- [Given entries]:
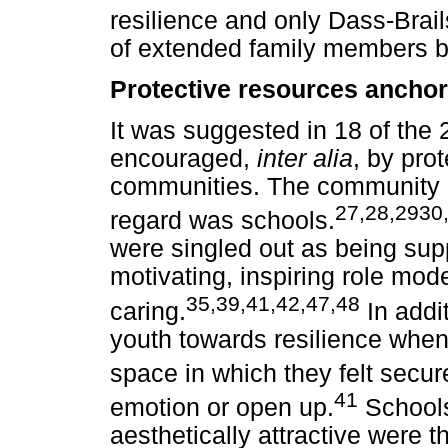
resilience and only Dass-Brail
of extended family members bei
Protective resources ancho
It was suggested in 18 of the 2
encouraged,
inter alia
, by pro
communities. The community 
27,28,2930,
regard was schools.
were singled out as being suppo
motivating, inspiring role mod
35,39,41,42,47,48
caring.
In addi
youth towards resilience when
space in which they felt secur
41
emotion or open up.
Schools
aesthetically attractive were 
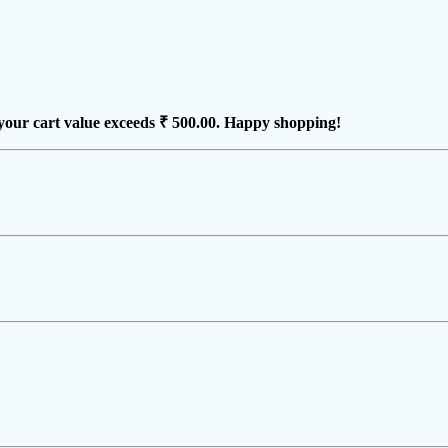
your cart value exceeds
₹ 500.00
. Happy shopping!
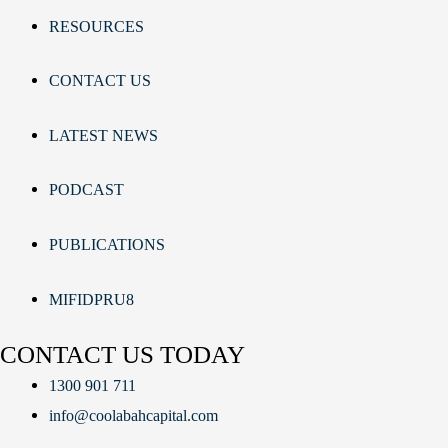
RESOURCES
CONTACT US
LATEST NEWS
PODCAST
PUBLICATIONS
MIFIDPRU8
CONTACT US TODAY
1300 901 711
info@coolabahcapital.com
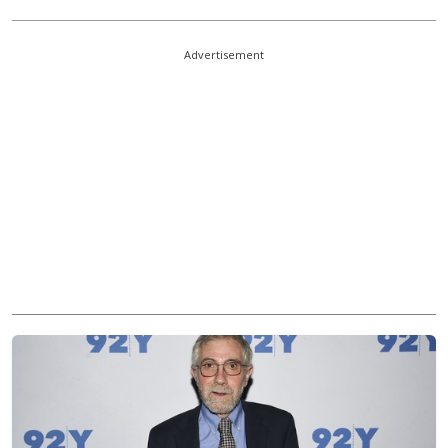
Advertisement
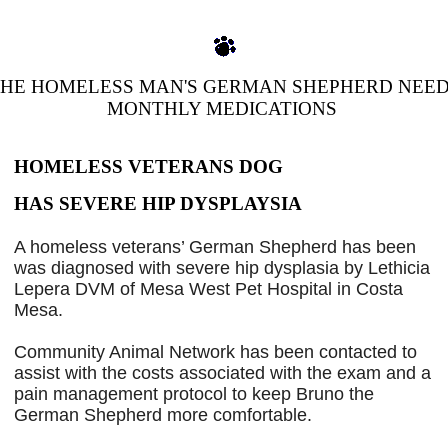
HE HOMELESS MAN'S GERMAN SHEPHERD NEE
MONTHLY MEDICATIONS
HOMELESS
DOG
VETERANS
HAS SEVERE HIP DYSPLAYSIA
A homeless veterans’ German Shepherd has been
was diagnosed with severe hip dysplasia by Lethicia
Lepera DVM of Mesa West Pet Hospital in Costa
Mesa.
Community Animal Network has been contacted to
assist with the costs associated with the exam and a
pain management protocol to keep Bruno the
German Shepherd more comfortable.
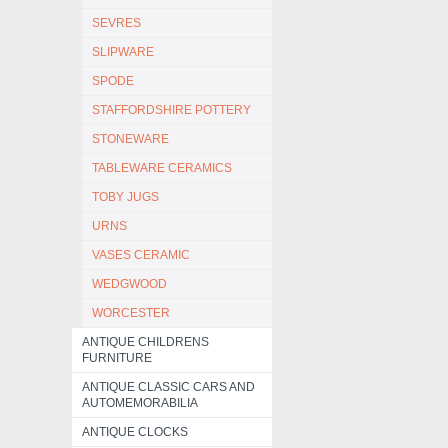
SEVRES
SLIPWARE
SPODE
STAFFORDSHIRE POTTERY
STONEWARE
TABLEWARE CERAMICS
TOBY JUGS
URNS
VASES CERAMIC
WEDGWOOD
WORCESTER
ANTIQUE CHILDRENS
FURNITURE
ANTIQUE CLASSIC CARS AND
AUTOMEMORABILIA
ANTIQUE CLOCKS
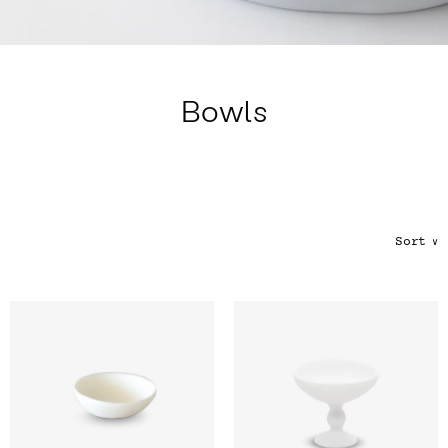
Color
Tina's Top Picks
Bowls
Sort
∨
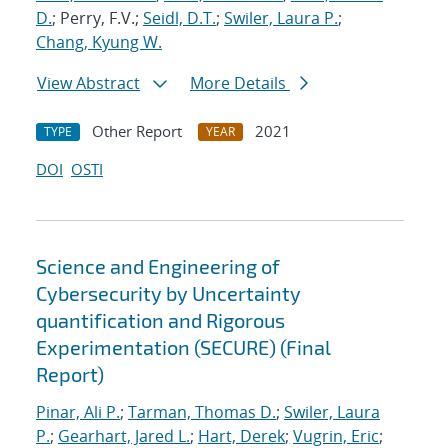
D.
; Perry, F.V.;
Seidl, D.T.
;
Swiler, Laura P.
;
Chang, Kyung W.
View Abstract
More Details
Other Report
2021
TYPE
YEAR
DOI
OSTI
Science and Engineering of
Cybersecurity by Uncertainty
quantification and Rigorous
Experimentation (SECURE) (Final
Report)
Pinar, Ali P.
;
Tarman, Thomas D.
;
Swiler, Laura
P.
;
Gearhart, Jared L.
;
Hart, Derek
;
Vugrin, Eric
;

- [Problem to solve]:
Copy the lines from the start of the records through the line containing "German Shepherd more comfortable.", word for word, leaving out the pictures.

- [Output below]:
resilience and only Dass-Brail
of extended family members bei
Protective resources ancho
It was suggested in 18 of the 2
encouraged,
inter alia
, by pro
communities. The community 
27,28,2930,
regard was schools.
were singled out as being suppo
motivating, inspiring role mod
35,39,41,42,47,48
caring.
In addi
youth towards resilience when
space in which they felt secur
41
emotion or open up.
Schools
aesthetically attractive were 
your cart value exceeds
₹ 500.00
. Happy shopping!
RESOURCES
CONTACT US
LATEST NEWS
PODCAST
PUBLICATIONS
MIFIDPRU8
CONTACT US TODAY
1300 901 711
info@coolabahcapital.com
Advertisement
HE HOMELESS MAN'S GERMAN SHEPHERD NEE
MONTHLY MEDICATIONS
HOMELESS
DOG
VETERANS
HAS SEVERE HIP DYSPLAYSIA
A homeless veterans’ German Shepherd has been
was diagnosed with severe hip dysplasia by Lethicia
Lepera DVM of Mesa West Pet Hospital in Costa
Mesa.
Community Animal Network has been contacted to
assist with the costs associated with the exam and a
pain management protocol to keep Bruno the
German Shepherd more comfortable.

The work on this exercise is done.